Yarrod toucha le surgeon coincé entre ses genoux pour envoyer un message. Lorsque son regard revint sur Estarra, l’expression de son visage s’était modifiée, comme si Beneto faisait partie de lui et s’exprimait par sa bouche.
— Je suis toujours avec toi.
— Merci de nous avoir aidés, Beneto, souffla-t-elle.
Yarrod ferma les yeux, et son front émeraude se fronça.
— Les vaisseaux-arbres, et toute la forêt-monde, sont inquiets. Il y a toujours des menaces.
— Quelles menaces ? On n’a eu aucun problème à chasser les FTD. Et les hydrogues ont été vaincus, n’est-ce pas ?
Yarrod regarda à travers les parois de l’orbe, comme s’il cherchait de nouveaux assaillants venus du fin fond de l’espace. Sa voix sonna comme celle de Beneto lorsqu’il répondit :
— Le retour des Klikiss… Les faeros qui recouvrent leurs forces.
— Mais les faeros ont combattu pour Theroc.
Cette bataille qui avait tué Reynald…
— Les faeros ont combattu pour eux-mêmes contre les hydrogues. Theroc n’était qu’un champ de bataille pratique pour eux, ajouta-t-il d’un ton grave.
Estarra frissonna. Elle ne se sentait plus en sécurité, même protégée par les vaisseaux-arbres. Elle examina les énormes branches autour d’elle et essaya d’imaginer les bras de Beneto qui l’enveloppaient et la berçaient, pour l’endormir. Il n’avait jamais été aussi musclé que Reynald, mais il l’avait souvent réconfortée quand elle était troublée.
— Tu me manques, Beneto, dit-elle doucement.
— Je sais, répondit Yarrod pour le vaisseau-arbre.

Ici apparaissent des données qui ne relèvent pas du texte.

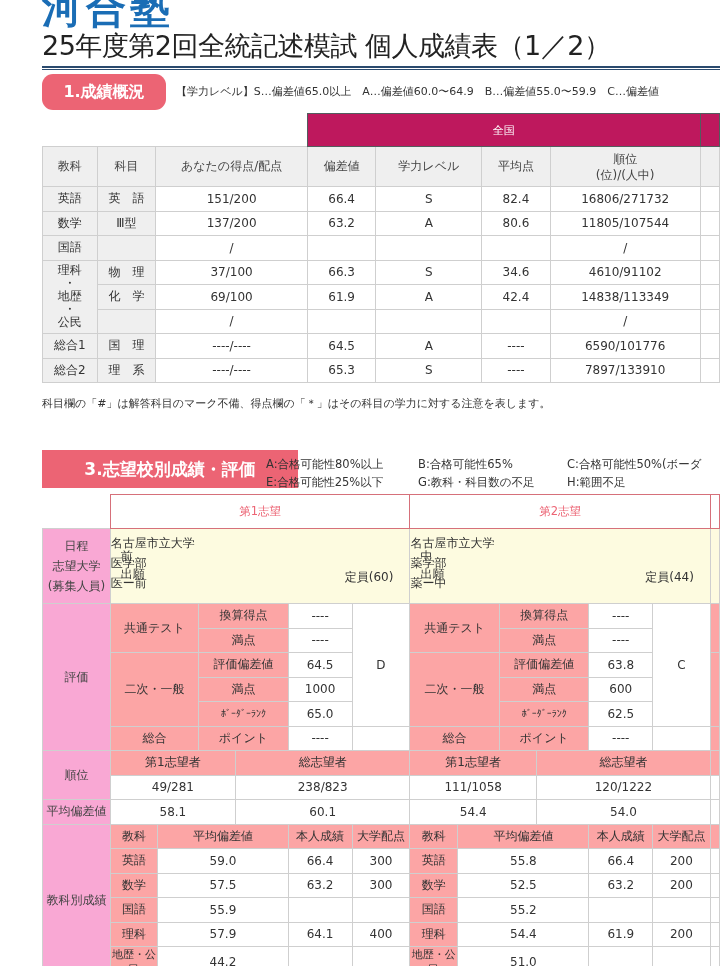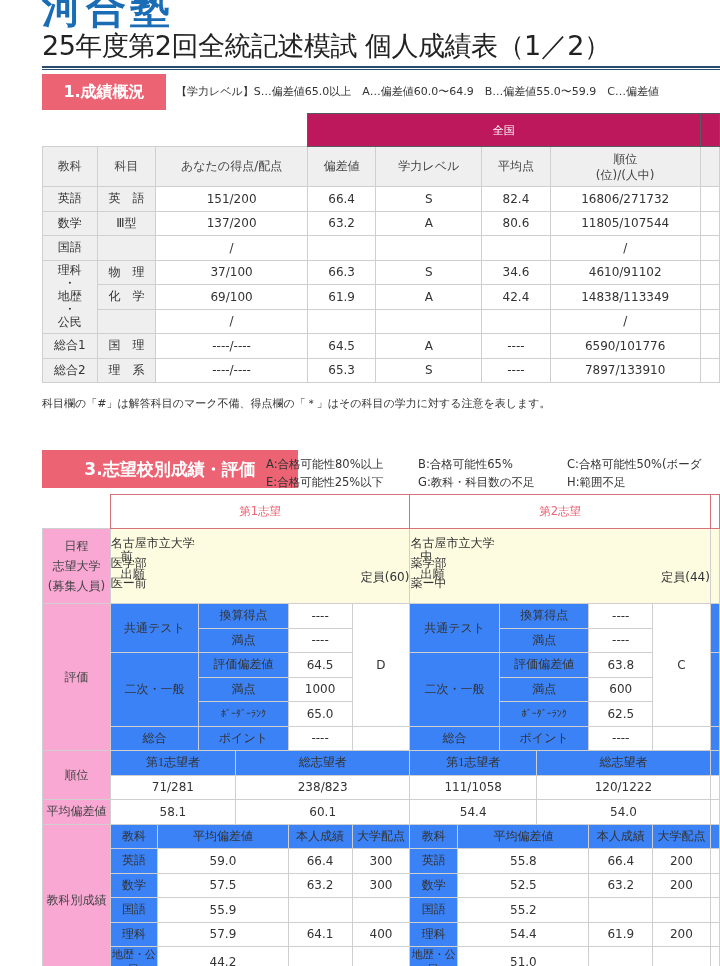--- a/index.html
+++ b/index.html
@@ -12,7 +12,7 @@
   .title-rule2 { position: absolute; left: 42px; top: 69px; width: 678px; height: 1px; background: #2a4a6e; }
 
   .sec-badge { position: absolute; background: #ec6474; color: #fff; font-weight: bold; display: flex; align-items: center; justify-content: center; }
-  .sec1 { left: 42px; top: 74px; width: 124px; height: 36px; font-size: 16px; }
+  .sec1 { left: 42px; top: 74px; width: 124px; height: 36px; font-size: 16px; border-radius: 11px; }
   .legend1 { position: absolute; left: 176px; top: 84px; font-size: 11px; color: #333; white-space: nowrap; }
 
   table { border-collapse: collapse; position: absolute; font-size: 12px; }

Elle n’avait rien à lui dire en particulier. Pour l’instant, alors qu’elle sentait son bébé gigoter dans son ventre, elle voulait seulement se trouver près de lui. Près du vaisseau-arbre. Avec tous les dangers qui menaçaient dans le Bras spiral, cet endroit lui semblait le plus sûr. Elle demanda à OX de rester là un moment. Elle en avait besoin.